People able to use computers should try their hand at using them to innovate and solve problems, Tim Berners-Lee tells the launch of the CSIRO’s Digital Productivity and Services Flagshipin Sydney.
Photo: Louise Kennerley
The inventor of the worldwide web, Tim Berners-Lee, says the national broadband network is a “brilliant foundation” for Australia but now work has to be done to make sure we make the most of it.
“The fact that you have a piece of fibre optic cable coming out of the wall is only a start,” he says. Berners-Lee is making his first visit to Australia in 15 years.
He spoke in Sydney at the launch of the CSIRO’s $40 million Digital Productivity and Services Flagship research initiative, which is focused on helping the services sector get the full value from the NBN.
The program aims to help improve Australia’s sagging productivity levels and to change from being a resource focused nation to a country that delivers more efficient and innovative “digitally enhanced” services.
The flagship will bring together researchers from different disciplines to address the problem of labour productivity.
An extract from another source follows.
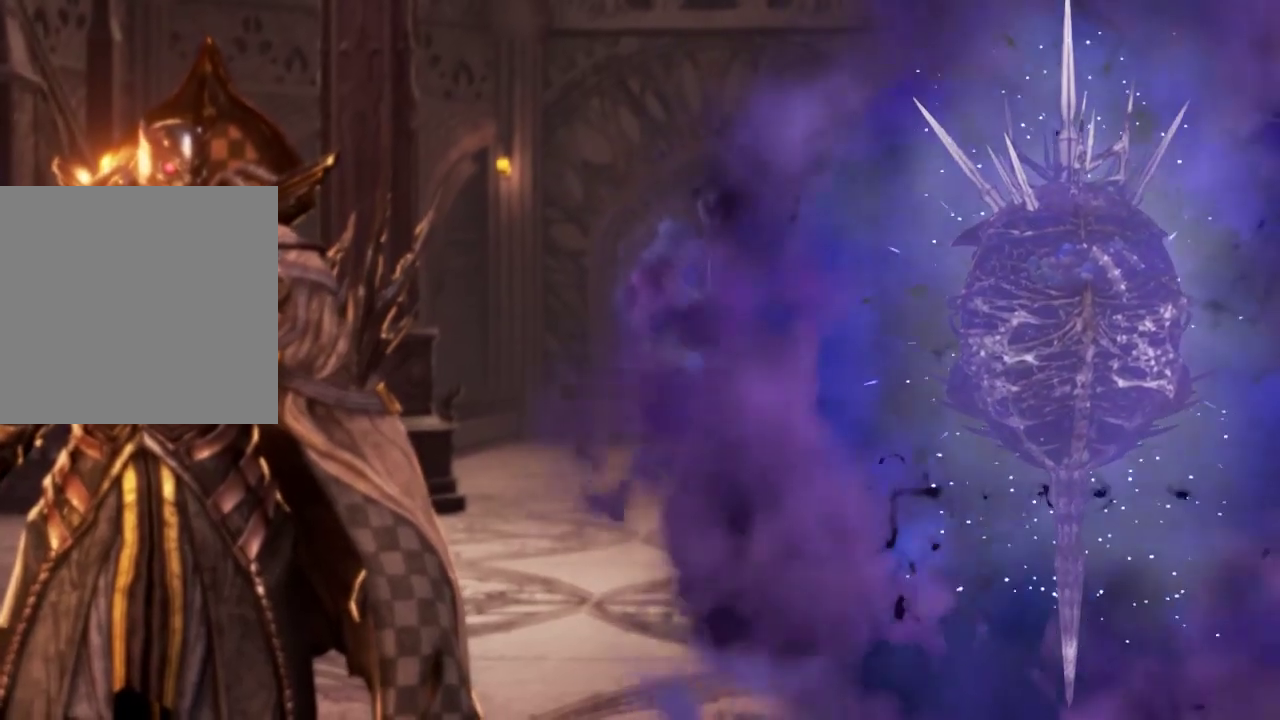
Gameplay with a controller (Xbox layout); each line is a JSON object with the inputs held at the frame after it (dt_ms = milliseconds from this image to that frame). "events" lists button and stick changes between this image and that frame as [ms after this image, input, new state], when the widget could be followed in between.
{"dt_ms": 500, "buttons": [], "left_stick": "center", "right_stick": "center", "events": [[133, "left_stick", "up-left"], [333, "DPAD_DOWN", "down"], [333, "left_stick", "center"], [433, "DPAD_DOWN", "up"]]}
Flagship director Ian Oppermann says productivity has declined from 92 per cent relative to the US in 1998 to 84 per cent in 2010.
“This means Australia’s economic prospects beyond the current resources boom will deteriorate significantly if the decline in our productivity growth is not reversed,” he says.
Berners-Lee says the world is divided three into three groups: those who are geeks and can make computers do different things, those who can use computers, and those who don’t have access to computers.
However, he says the spread of technology through the use of mobile phones – even to the most underprivileged people – will help bring more equality.
He encourages anyone who can program a computer to use it to try new things: “If you can imagine it doing something really different, it is your duty to program the computer and fix it. We don’t have enough innovation.”
What people can do is only limited by their imagination, he says, “So go for it.”
Berners-Lee spoke about how he initially developed the web as a way to get documentation systems to “talk” to each other when his colleagues were using different devices and software.
Twenty years after he wrote the first proposals to develop his idea, a nod and a wink from his boss allowed him to test his program on a high-end computer, the NeXTcube, he had been hankering to buy.
“Nobody had a mandate to get me to design the web,” he says, but like the managers who give their people a set time every week to work on a pet project (in companies such as 3M and Google), Berners-Lee’s boss gave him some freedom to pursue his brilliant idea.
Berners-Lee is an advocate of a more open web and says much of the concern about privacy is misplaced.
He says people who are worried about their medical information and personal details being tracked should also think about the usefulness of having that information available if they are involved in an accident interstate.
There are measures that can be put in place to safeguard access to people’s social media activity before they reach the age of 16, he says.